「……不登校、てこと…?」
「あ、そう言って頂けると少し聞こえが良いですね…ただ単にひきこもりなだけなんですけど…」

自虐的にぽつりと言い、力なく笑う様子が生々しい。
彼本人がそう言うのなら、まぁそうなのだろう。

確かに彼の言動は少し挙動不審というか、やけに怯えた姿勢で話すひとだなとは感じていたけれど。

どうやらあたし達は、“いじめられっこ”同士、らしい。

「あの、山田、月子さん…、ですよね」
「…そう、だけど…どうして名前知ってるの」

「あの、すいません、学生証を見せてもらいました…」
「あれ、あたしの学生証って…」

と、条件反射で制服内のポケットを探ろうとしたけど、そういえばこの体はあたしのじゃないわけで。
彼があたしの学生証を見たってことは…

「ちょっと、あなた何ひとの体勝手に調べてるのよ」
「う、ご、ごめんなさいだって…! ぼくもテンパってて…! 状況を確認しようと必死だったんです…!」

ちょっと睨んだだけなのに、彼がおおげさに怯えるものだから調子が狂う。
あたしは感情表現や表情が豊かではないと自覚があるだけに、違和感をひしひしと感じた。

「まぁ、いいけど…それよりこの後どうする?」
「あの、ぼく、山田さんが気を失ってる間に携帯でいろいろ調べてみたんだけど…」

「意外と呑気ね…とりあえずその“山田さん”てやめて欲しい。苗字で呼ばれるの…あまり好きじゃない」
「え、や、何か手がかりとか情報ないかと思って…えと、苗字じゃなくて名前の方がいいってこと…?」

「…名前でもあまり良くは無いんだけど…まぁ、任せるわ。
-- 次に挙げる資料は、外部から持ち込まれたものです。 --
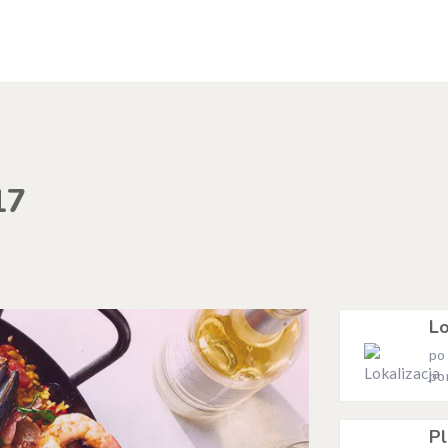
17
Lo
po
po
Pl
そんなこだわりがあるわけでもないし」
「……じゃ、じゃあ、月子ちゃん、て呼んでいい…?」

なぜかもじもじしながら言った彼の緊張がこちらにまで伝わってくる。
なに、この空気。

「……好きにして」
「う、うん…!」

何故かいたたまれなくなって、思わず顔を背けた。

あたしはそんな顔で笑わない。
目の前に居るのは姿形は“あたし”なのに、まるであたしではないみたいだった。